Ces pièces font ressortir que l'employeur était insatisfait du travail fourni par le salarié et de son attitude.
Or il doit être souligné que l'existence de manquements professionnels de la part du salarié ne justifie jamais un management agressif (jurisprudence : Cour de cassation, ch. soc., 21 janvier 2026, pourvoi n° 24-22.852).
Les attestations produites par l'employeur (pièces n° 44 à 52) dans lesquelles certains salariés, notamment des supérieurs hiérarchiques de M. [C], mentionnent ne pas avoir été témoins de faits de harcèlement ni en avoir été victimes et rapportent avoir de bons rapports avec M. [I] ne sont pas de nature à remettre en cause la force probante des attestations produites par le salarié, le comportement problématique de M. [I] ayant pu se manifester en dehors de la présence des personnes témoignant en faveur de l'employeur.
La pression, les critiques constantes et le comportement inapproprié du supérieur hiérarchique, M. [I], permettent de retenir qu'il y a eu des agissements répétés à l'encontre de M. [C] ayant entraîné une dégradation des conditions de travail de l'appelant et ayant porté atteinte à sa santé, celui-ci étant en arrêt de travail pour maladie, à savoir une dépression, depuis le 19 juillet 2021.
Par ailleurs, l'employeur ne démontre pas, par la production de pièces exploitables, que la différence de traitement entre les équipes, telle que décrite par les salariés qui ont témoigné en faveur de M. [C], était justifiée par des éléments étrangers à tout harcèlement.
La société [1] produit des courriels de transmission de consignes (pièces n° 64-5 à 65-1, n° 65-5 et n° 66-1), mais qui ne permettent pas de s'assurer qu'en pratique, la charge de travail ne se reportait pas d'une équipe sur l'autre au détriment de celle dont M. [C] était le chef.
Ainsi, sans qu'il soit nécessaire d'examiner les moyens surabondants relatifs aux avertissements, la cour acquiert la conviction que M. [C] a subi des faits de harcèlement moral qui se sont matérialisés par une pression constante de la part de sa hiérarchie et un traitement différencié par rapport aux autres équipes avec des répercussions graves et durables sur sa santé.

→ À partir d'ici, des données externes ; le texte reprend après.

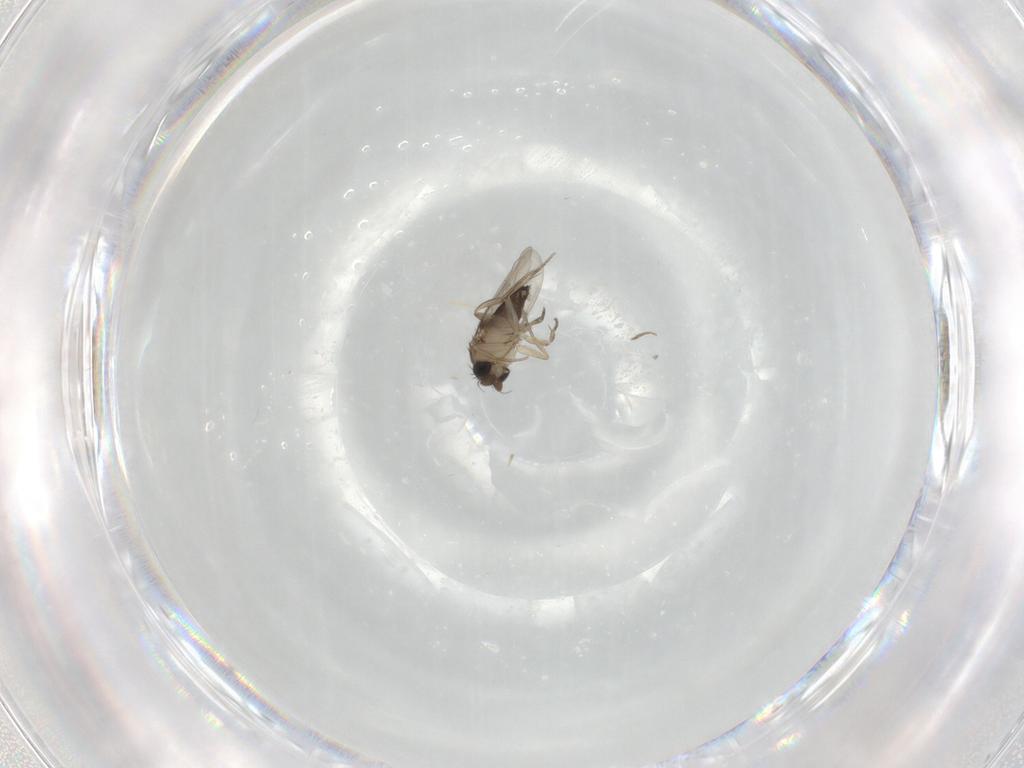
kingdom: Animalia
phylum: Arthropoda
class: Insecta
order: Diptera
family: Phoridae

Sur l'obligation de sécurité
Conformément à l'article L. 4121-1 du code du travail, l'employeur prend les mesures nécessaires pour assurer la sécurité et protéger la santé physique et mentale des salariés, ces mesures comprenant des actions de prévention des risques professionnels, des actions d'information et de formation et la mise en place d'une organisation et de moyens adaptés.
L'article L. 4121-2 du même code prévoit que l'employeur met en 'uvre ces mesures sur le fondement de principes généraux de prévention énumérés par le même texte.
Il incombe à l'employeur de justifier qu'il a pris des mesures nécessaires pour s'acquitter de son obligation de sécurité.
En l'espèce, c'est à tort que la société [1] se prévaut de ce que le salarié, élu au comité social et économique, n'a ni averti les instances de représentation du personnel ni exposé sa situation lors des réunions d'équipe, cette absence de signalement n'étant pas de nature à la dédouaner de sa responsabilité en matière d'obligation de sécurité.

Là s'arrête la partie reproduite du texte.